__DESCRIPTION OF THE TASK__
Write out the material below word for word, from its first line to its last.
····················
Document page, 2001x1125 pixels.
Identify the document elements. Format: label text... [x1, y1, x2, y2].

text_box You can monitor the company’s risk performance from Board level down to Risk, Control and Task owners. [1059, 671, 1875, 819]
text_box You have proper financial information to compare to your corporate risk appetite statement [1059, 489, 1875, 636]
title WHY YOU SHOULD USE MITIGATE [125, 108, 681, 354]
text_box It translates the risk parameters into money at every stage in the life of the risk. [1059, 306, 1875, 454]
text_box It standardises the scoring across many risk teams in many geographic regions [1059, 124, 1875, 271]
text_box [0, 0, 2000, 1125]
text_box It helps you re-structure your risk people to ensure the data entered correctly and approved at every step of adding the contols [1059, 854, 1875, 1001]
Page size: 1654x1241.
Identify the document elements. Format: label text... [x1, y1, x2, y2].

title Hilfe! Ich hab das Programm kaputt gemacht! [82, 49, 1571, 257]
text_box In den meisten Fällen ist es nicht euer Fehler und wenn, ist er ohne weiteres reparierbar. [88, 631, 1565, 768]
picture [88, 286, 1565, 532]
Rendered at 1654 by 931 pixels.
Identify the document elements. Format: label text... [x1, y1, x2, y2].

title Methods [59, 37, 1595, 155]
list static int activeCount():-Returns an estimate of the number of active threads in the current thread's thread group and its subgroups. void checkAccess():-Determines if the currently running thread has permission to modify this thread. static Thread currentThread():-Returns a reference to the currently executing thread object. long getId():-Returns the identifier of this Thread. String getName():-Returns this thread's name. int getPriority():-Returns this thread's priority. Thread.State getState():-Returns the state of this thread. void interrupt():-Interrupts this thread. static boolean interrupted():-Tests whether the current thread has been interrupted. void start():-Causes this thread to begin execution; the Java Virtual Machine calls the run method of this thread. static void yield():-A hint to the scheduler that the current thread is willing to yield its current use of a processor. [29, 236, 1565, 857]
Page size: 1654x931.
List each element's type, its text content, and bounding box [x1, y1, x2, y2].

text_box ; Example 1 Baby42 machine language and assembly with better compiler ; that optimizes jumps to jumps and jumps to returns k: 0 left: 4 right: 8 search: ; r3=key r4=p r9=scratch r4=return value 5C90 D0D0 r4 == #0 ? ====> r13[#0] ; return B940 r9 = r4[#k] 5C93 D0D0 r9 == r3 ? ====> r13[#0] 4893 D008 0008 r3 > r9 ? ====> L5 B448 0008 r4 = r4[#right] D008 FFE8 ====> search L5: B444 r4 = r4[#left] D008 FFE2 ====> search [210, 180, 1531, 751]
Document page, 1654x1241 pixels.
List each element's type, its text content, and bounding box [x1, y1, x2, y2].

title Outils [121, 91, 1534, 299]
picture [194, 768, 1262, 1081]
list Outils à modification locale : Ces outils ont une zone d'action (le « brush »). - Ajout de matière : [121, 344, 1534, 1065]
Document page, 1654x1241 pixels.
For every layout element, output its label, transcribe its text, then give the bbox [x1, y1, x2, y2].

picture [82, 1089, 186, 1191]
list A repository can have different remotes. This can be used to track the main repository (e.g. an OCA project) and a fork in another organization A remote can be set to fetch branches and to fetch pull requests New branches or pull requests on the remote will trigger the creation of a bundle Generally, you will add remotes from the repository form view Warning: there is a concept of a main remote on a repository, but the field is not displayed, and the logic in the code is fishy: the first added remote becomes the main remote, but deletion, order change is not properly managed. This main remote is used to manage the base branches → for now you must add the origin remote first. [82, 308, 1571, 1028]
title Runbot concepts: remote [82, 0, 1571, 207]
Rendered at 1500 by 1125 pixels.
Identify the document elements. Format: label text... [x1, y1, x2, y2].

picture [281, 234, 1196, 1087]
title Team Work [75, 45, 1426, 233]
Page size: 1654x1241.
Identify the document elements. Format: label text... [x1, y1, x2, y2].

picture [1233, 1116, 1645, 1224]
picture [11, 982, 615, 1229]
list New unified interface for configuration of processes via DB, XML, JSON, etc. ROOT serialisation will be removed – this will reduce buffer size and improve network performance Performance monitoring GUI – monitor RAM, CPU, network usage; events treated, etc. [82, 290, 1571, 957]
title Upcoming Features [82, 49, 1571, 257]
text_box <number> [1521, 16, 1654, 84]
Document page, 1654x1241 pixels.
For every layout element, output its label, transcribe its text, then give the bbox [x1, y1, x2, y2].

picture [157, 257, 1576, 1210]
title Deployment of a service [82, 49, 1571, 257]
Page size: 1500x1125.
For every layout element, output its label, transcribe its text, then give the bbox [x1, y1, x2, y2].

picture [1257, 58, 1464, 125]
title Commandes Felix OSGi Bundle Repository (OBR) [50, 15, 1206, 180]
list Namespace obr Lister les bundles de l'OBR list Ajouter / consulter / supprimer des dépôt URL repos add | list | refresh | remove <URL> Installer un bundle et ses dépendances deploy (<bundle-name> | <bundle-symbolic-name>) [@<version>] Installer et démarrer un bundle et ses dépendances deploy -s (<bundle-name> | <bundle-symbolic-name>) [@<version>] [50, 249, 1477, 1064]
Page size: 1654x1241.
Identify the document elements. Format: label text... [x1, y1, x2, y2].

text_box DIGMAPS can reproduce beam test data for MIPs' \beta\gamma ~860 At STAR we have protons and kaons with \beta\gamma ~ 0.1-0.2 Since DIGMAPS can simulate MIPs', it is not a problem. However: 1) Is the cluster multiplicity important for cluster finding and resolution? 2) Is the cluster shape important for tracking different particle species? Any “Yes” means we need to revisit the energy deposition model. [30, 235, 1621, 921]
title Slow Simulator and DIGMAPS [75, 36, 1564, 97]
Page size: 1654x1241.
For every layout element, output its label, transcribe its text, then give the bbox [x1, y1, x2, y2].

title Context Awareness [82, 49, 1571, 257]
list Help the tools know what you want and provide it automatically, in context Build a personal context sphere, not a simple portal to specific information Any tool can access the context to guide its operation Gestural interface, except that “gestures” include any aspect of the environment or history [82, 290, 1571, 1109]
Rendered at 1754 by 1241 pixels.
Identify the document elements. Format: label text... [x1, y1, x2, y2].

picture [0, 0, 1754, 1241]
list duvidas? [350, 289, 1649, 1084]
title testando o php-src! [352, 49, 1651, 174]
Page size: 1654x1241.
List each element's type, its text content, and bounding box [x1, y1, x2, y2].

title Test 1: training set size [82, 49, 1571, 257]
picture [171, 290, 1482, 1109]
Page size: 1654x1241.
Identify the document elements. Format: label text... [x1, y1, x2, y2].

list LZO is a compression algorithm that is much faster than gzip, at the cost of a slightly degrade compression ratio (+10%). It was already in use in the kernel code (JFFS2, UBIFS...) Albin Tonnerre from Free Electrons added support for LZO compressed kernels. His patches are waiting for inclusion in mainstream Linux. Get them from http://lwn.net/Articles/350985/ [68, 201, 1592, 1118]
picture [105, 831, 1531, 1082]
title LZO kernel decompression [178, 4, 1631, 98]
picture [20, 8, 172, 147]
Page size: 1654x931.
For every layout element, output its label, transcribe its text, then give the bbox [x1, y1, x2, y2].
····················
__SOLUTION TO THE EXERCISE__
Document page, 2001x1125 pixels.
Identify the document elements. Format: label text... [x1, y1, x2, y2].

text_box You can monitor the company’s risk performance from Board level down to Risk, Control and Task owners. [1059, 671, 1875, 819]
text_box You have proper financial information to compare to your corporate risk appetite statement [1059, 489, 1875, 636]
title WHY YOU SHOULD USE MITIGATE [125, 108, 681, 354]
text_box It translates the risk parameters into money at every stage in the life of the risk. [1059, 306, 1875, 454]
text_box It standardises the scoring across many risk teams in many geographic regions [1059, 124, 1875, 271]
text_box [0, 0, 2000, 1125]
text_box It helps you re-structure your risk people to ensure the data entered correctly and approved at every step of adding the contols [1059, 854, 1875, 1001]
Page size: 1654x1241.
Identify the document elements. Format: label text... [x1, y1, x2, y2].

title Hilfe! Ich hab das Programm kaputt gemacht! [82, 49, 1571, 257]
text_box In den meisten Fällen ist es nicht euer Fehler und wenn, ist er ohne weiteres reparierbar. [88, 631, 1565, 768]
picture [88, 286, 1565, 532]
Rendered at 1654 by 931 pixels.
Identify the document elements. Format: label text... [x1, y1, x2, y2].

title Methods [59, 37, 1595, 155]
list static int activeCount():-Returns an estimate of the number of active threads in the current thread's thread group and its subgroups. void checkAccess():-Determines if the currently running thread has permission to modify this thread. static Thread currentThread():-Returns a reference to the currently executing thread object. long getId():-Returns the identifier of this Thread. String getName():-Returns this thread's name. int getPriority():-Returns this thread's priority. Thread.State getState():-Returns the state of this thread. void interrupt():-Interrupts this thread. static boolean interrupted():-Tests whether the current thread has been interrupted. void start():-Causes this thread to begin execution; the Java Virtual Machine calls the run method of this thread. static void yield():-A hint to the scheduler that the current thread is willing to yield its current use of a processor. [29, 236, 1565, 857]
Page size: 1654x931.
List each element's type, its text content, and bounding box [x1, y1, x2, y2].

text_box ; Example 1 Baby42 machine language and assembly with better compiler ; that optimizes jumps to jumps and jumps to returns k: 0 left: 4 right: 8 search: ; r3=key r4=p r9=scratch r4=return value 5C90 D0D0 r4 == #0 ? ====> r13[#0] ; return B940 r9 = r4[#k] 5C93 D0D0 r9 == r3 ? ====> r13[#0] 4893 D008 0008 r3 > r9 ? ====> L5 B448 0008 r4 = r4[#right] D008 FFE8 ====> search L5: B444 r4 = r4[#left] D008 FFE2 ====> search [210, 180, 1531, 751]
Document page, 1654x1241 pixels.
List each element's type, its text content, and bounding box [x1, y1, x2, y2].

title Outils [121, 91, 1534, 299]
picture [194, 768, 1262, 1081]
list Outils à modification locale : Ces outils ont une zone d'action (le « brush »). - Ajout de matière : [121, 344, 1534, 1065]
Document page, 1654x1241 pixels.
For every layout element, output its label, transcribe its text, then give the bbox [x1, y1, x2, y2].

picture [82, 1089, 186, 1191]
list A repository can have different remotes. This can be used to track the main repository (e.g. an OCA project) and a fork in another organization A remote can be set to fetch branches and to fetch pull requests New branches or pull requests on the remote will trigger the creation of a bundle Generally, you will add remotes from the repository form view Warning: there is a concept of a main remote on a repository, but the field is not displayed, and the logic in the code is fishy: the first added remote becomes the main remote, but deletion, order change is not properly managed. This main remote is used to manage the base branches → for now you must add the origin remote first. [82, 308, 1571, 1028]
title Runbot concepts: remote [82, 0, 1571, 207]
Rendered at 1500 by 1125 pixels.
Identify the document elements. Format: label text... [x1, y1, x2, y2].

picture [281, 234, 1196, 1087]
title Team Work [75, 45, 1426, 233]
Page size: 1654x1241.
Identify the document elements. Format: label text... [x1, y1, x2, y2].

picture [1233, 1116, 1645, 1224]
picture [11, 982, 615, 1229]
list New unified interface for configuration of processes via DB, XML, JSON, etc. ROOT serialisation will be removed – this will reduce buffer size and improve network performance Performance monitoring GUI – monitor RAM, CPU, network usage; events treated, etc. [82, 290, 1571, 957]
title Upcoming Features [82, 49, 1571, 257]
text_box <number> [1521, 16, 1654, 84]
Document page, 1654x1241 pixels.
For every layout element, output its label, transcribe its text, then give the bbox [x1, y1, x2, y2].

picture [157, 257, 1576, 1210]
title Deployment of a service [82, 49, 1571, 257]
Page size: 1500x1125.
For every layout element, output its label, transcribe its text, then give the bbox [x1, y1, x2, y2].

picture [1257, 58, 1464, 125]
title Commandes Felix OSGi Bundle Repository (OBR) [50, 15, 1206, 180]
list Namespace obr Lister les bundles de l'OBR list Ajouter / consulter / supprimer des dépôt URL repos add | list | refresh | remove <URL> Installer un bundle et ses dépendances deploy (<bundle-name> | <bundle-symbolic-name>) [@<version>] Installer et démarrer un bundle et ses dépendances deploy -s (<bundle-name> | <bundle-symbolic-name>) [@<version>] [50, 249, 1477, 1064]
Page size: 1654x1241.
Identify the document elements. Format: label text... [x1, y1, x2, y2].

text_box DIGMAPS can reproduce beam test data for MIPs' \beta\gamma ~860 At STAR we have protons and kaons with \beta\gamma ~ 0.1-0.2 Since DIGMAPS can simulate MIPs', it is not a problem. However: 1) Is the cluster multiplicity important for cluster finding and resolution? 2) Is the cluster shape important for tracking different particle species? Any “Yes” means we need to revisit the energy deposition model. [30, 235, 1621, 921]
title Slow Simulator and DIGMAPS [75, 36, 1564, 97]
Page size: 1654x1241.
For every layout element, output its label, transcribe its text, then give the bbox [x1, y1, x2, y2].

title Context Awareness [82, 49, 1571, 257]
list Help the tools know what you want and provide it automatically, in context Build a personal context sphere, not a simple portal to specific information Any tool can access the context to guide its operation Gestural interface, except that “gestures” include any aspect of the environment or history [82, 290, 1571, 1109]
Rendered at 1754 by 1241 pixels.
Identify the document elements. Format: label text... [x1, y1, x2, y2].

picture [0, 0, 1754, 1241]
list duvidas? [350, 289, 1649, 1084]
title testando o php-src! [352, 49, 1651, 174]
Page size: 1654x1241.
List each element's type, its text content, and bounding box [x1, y1, x2, y2].

title Test 1: training set size [82, 49, 1571, 257]
picture [171, 290, 1482, 1109]
Page size: 1654x1241.
Identify the document elements. Format: label text... [x1, y1, x2, y2].

list LZO is a compression algorithm that is much faster than gzip, at the cost of a slightly degrade compression ratio (+10%). It was already in use in the kernel code (JFFS2, UBIFS...) Albin Tonnerre from Free Electrons added support for LZO compressed kernels. His patches are waiting for inclusion in mainstream Linux. Get them from http://lwn.net/Articles/350985/ [68, 201, 1592, 1118]
picture [105, 831, 1531, 1082]
title LZO kernel decompression [178, 4, 1631, 98]
picture [20, 8, 172, 147]
Page size: 1654x931.
For every layout element, output its label, transcribe its text, then give the bbox [x1, y1, x2, y2].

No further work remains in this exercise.